Although rarely applied in commercial settings, this provision is a vital safeguard against exploitative clauses in standard-form construction contracts or monopoly-based supply arrangements. Determining unfairness is a matter for the Court of First Instance, assessed case by case in light of justice and equity.

 

  1. Unforeseen Circumstances (Imprévision)

 

Article 249 provides a statutory mechanism for relief where exceptional, unforeseeable, and public circumstances make contractual performance excessively onerous.
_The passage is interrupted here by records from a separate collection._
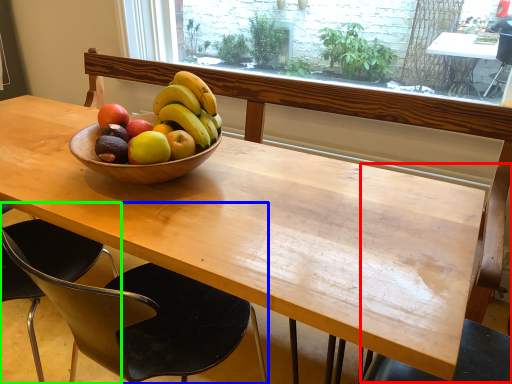
Question: Which is farther away from chair (highlighted by a red box)? chair (highlighted by a blue box) or chair (highlighted by a green box)?

Choices:
 (A) chair
 (B) chair

Answer: (B)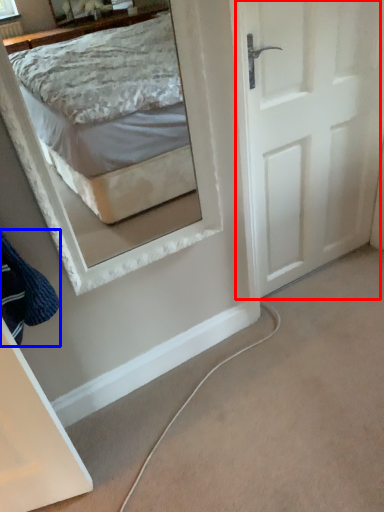
Question: Which point is closer to the camera, door (highlighted by a red box) or clothe (highlighted by a blue box)?

Choices:
 (A) door
 (B) clothe

Answer: (B)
Unlike force majeure or frustration, which suspend or terminate obligations, this doctrine enables the Court to adjust obligations to a “reasonable level”.



The principle was widely invoked during the 2008 financial crisis, the Covid-19 pandemic, and periods of extreme commodity price volatility. However, Courts have applied it cautiously, requiring a truly public, unforeseeable event not attributable to ordinary commercial risk.

 

  1. Conclusion

The contractual framework governing construction law in the UAE reflects a sophisticated balance between contractual autonomy and judicial oversight. The principles of good faith, public order, and fairness permeate every stage of contractual interpretation and performance. For practitioners and industry participants, the message is clear: while the UAE upholds the sanctity of contract, it tempers this with an enduring commitment to justice, equity, and societal welfare.



A firm understanding of these civil law doctrines is essential for drafting, negotiating, and implementing construction contracts that can withstand judicial scrutiny in the Gulf region.